Report calls for more visionary approach to renewables

The UK could become a leading exporter of wave and tidal power equipment and expertise if the Government adopts a more visionary approach to developing marine renewables, a new report has found.

The Energy and Climate Change Select Committee believes that although technologies that can harness the power of the sea to generate electricity are still in their infancy, they could eventually generate 20% of the UK's electricity needs. Tim Yeo MP, chair of the committee, said: "Britannia really could rule the waves when it comes to marine renewable energy. "We are extremely well placed to lead the world in wave and tidal technologies, which could potentially bring significant benefits in manufacturing and jobs, as well an abundant supply of reliable low carbon electricity. "A more visionary approach from the Department of Energy and Climate Change could help to boost confidence and drive the pace of development." The UK is currently the world leader in the development of wave and tidal energy technologies. Of the eight full-scale prototype devices installed worldwide, seven are in the UK. The report warns, however, that an overly cautious approach to developing this sector may allow other less risk-averse countries to steal the UK's lead. It points out that although the UK was at one point a leader in terms of research and testing of wind turbines, it failed to establish a domestic manufacturing industry and missed out on many economic benefits. Yeo added: "In the eighties the UK squandered the lead it had in wind power development and now Denmark has a large share of the worldwide market in turbine manufacturing.

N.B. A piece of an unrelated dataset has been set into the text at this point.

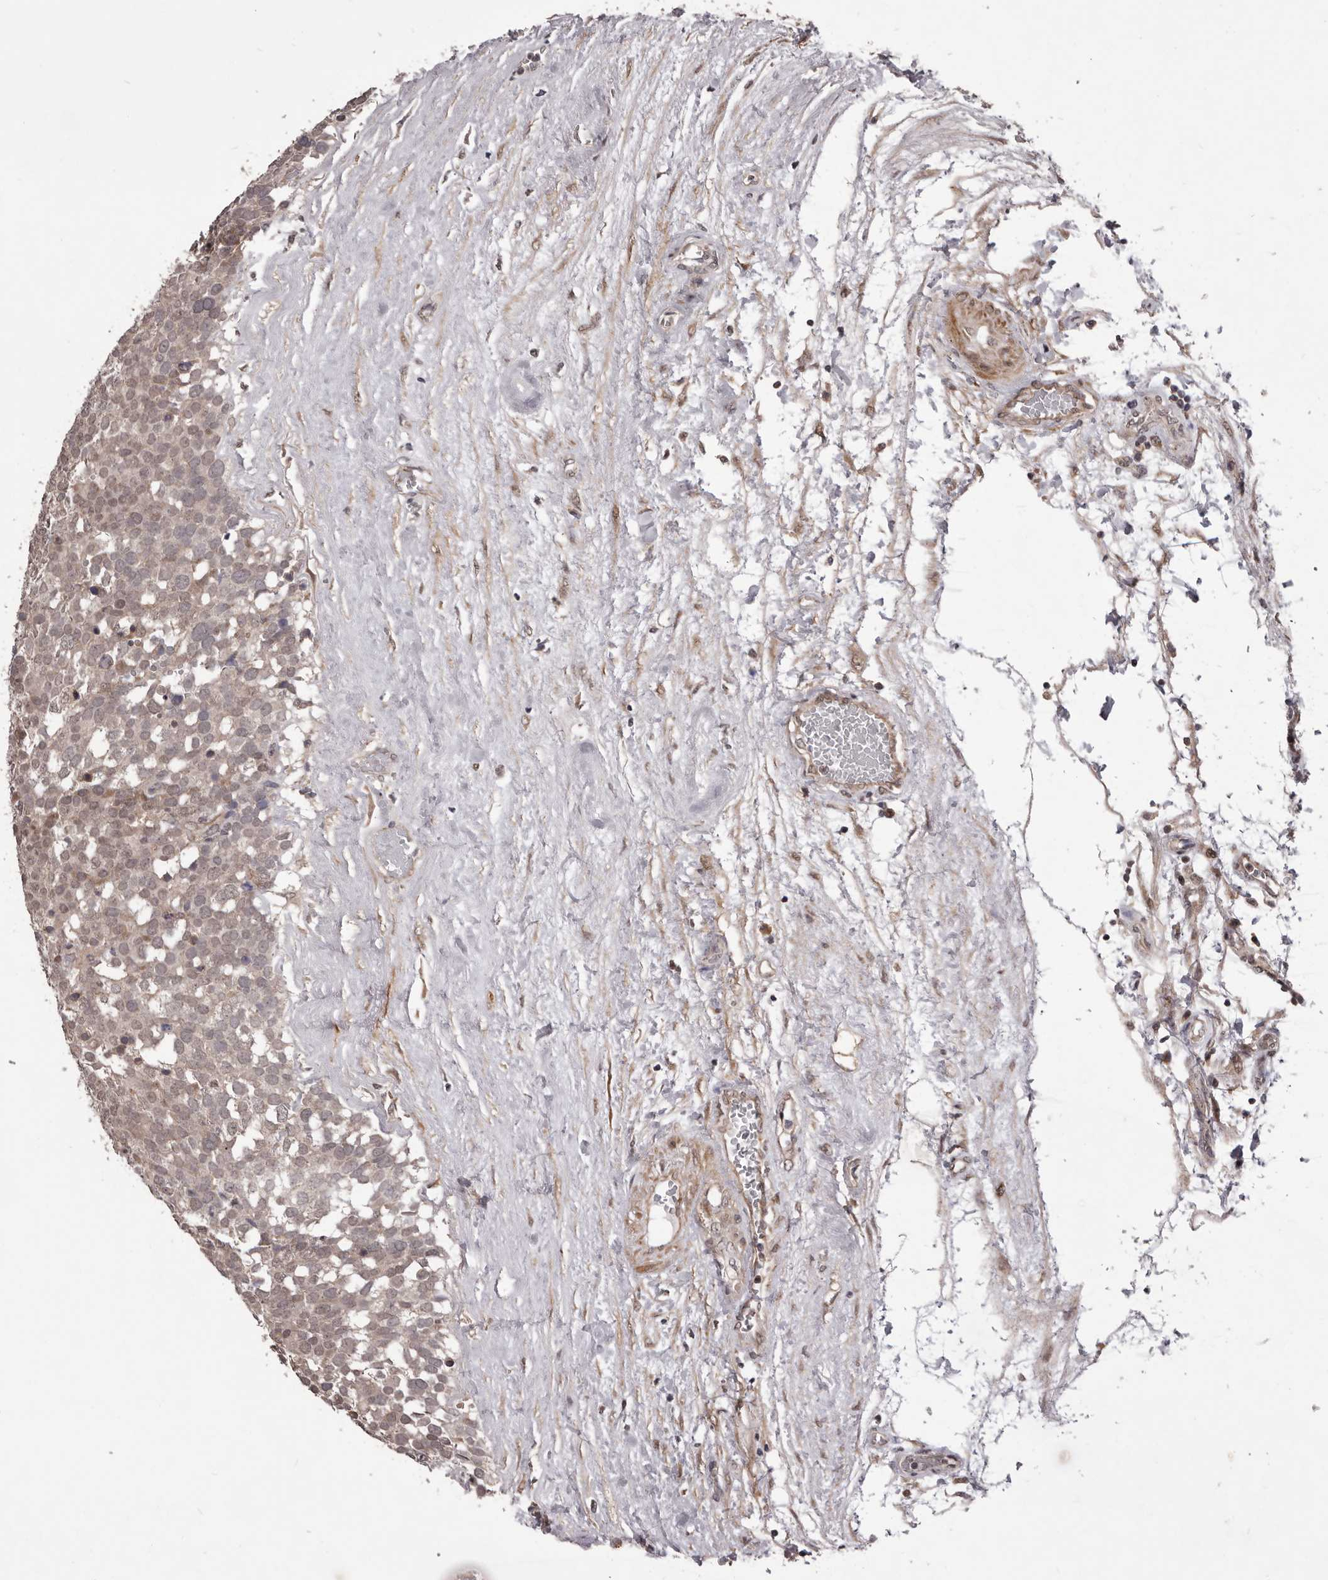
{"staining": {"intensity": "weak", "quantity": "25%-75%", "location": "nuclear"}, "tissue": "testis cancer", "cell_type": "Tumor cells", "image_type": "cancer", "snomed": [{"axis": "morphology", "description": "Seminoma, NOS"}, {"axis": "topography", "description": "Testis"}], "caption": "Human testis seminoma stained with a brown dye reveals weak nuclear positive expression in about 25%-75% of tumor cells.", "gene": "CELF3", "patient": {"sex": "male", "age": 71}}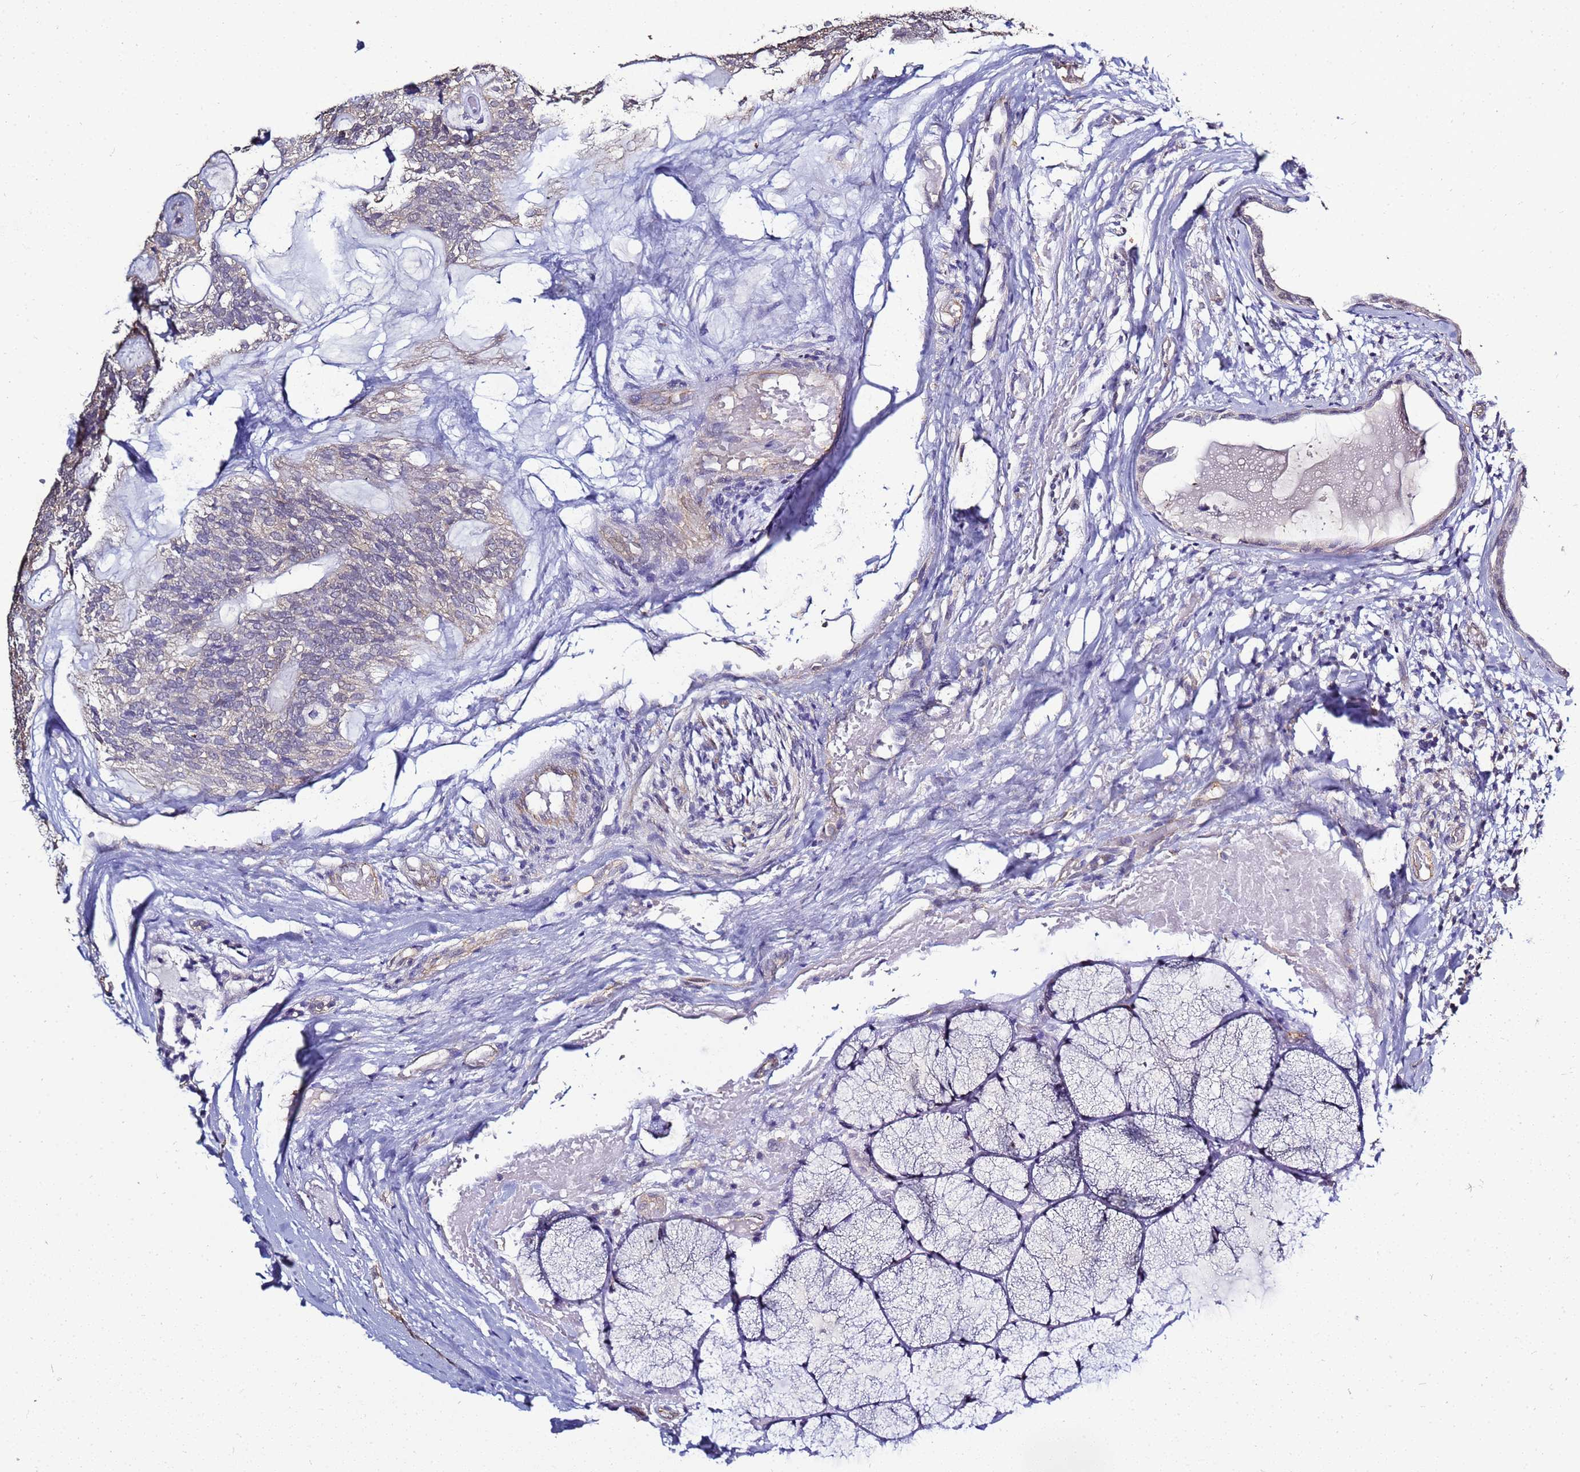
{"staining": {"intensity": "negative", "quantity": "none", "location": "none"}, "tissue": "head and neck cancer", "cell_type": "Tumor cells", "image_type": "cancer", "snomed": [{"axis": "morphology", "description": "Adenocarcinoma, NOS"}, {"axis": "topography", "description": "Head-Neck"}], "caption": "High magnification brightfield microscopy of adenocarcinoma (head and neck) stained with DAB (3,3'-diaminobenzidine) (brown) and counterstained with hematoxylin (blue): tumor cells show no significant positivity.", "gene": "ENOPH1", "patient": {"sex": "male", "age": 66}}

It should be a priority for the Government to ensure that the UK remains at the cutting edge of developments in this technology and does not allow our lead to slip." The report identifies a number of potential obstacles that could hinder the development of a marine renewables industry in the UK. Investor confidence, policy certainty, public-private risk sharing, improved grid connections and a workforce with the necessary engineering skills are all crucial if the UK hopes to retain its lead in this industry, it said. "The UK needs a strong political vision to boost confidence and drive the pace of development in order to reap the rewards of a successful wave and tidal power industry," Yeo concluded. "The Government must also encourage more students into engineering disciplines now so that they are able to take advantage of the new jobs that could be created through a UK based wave and tidal industry."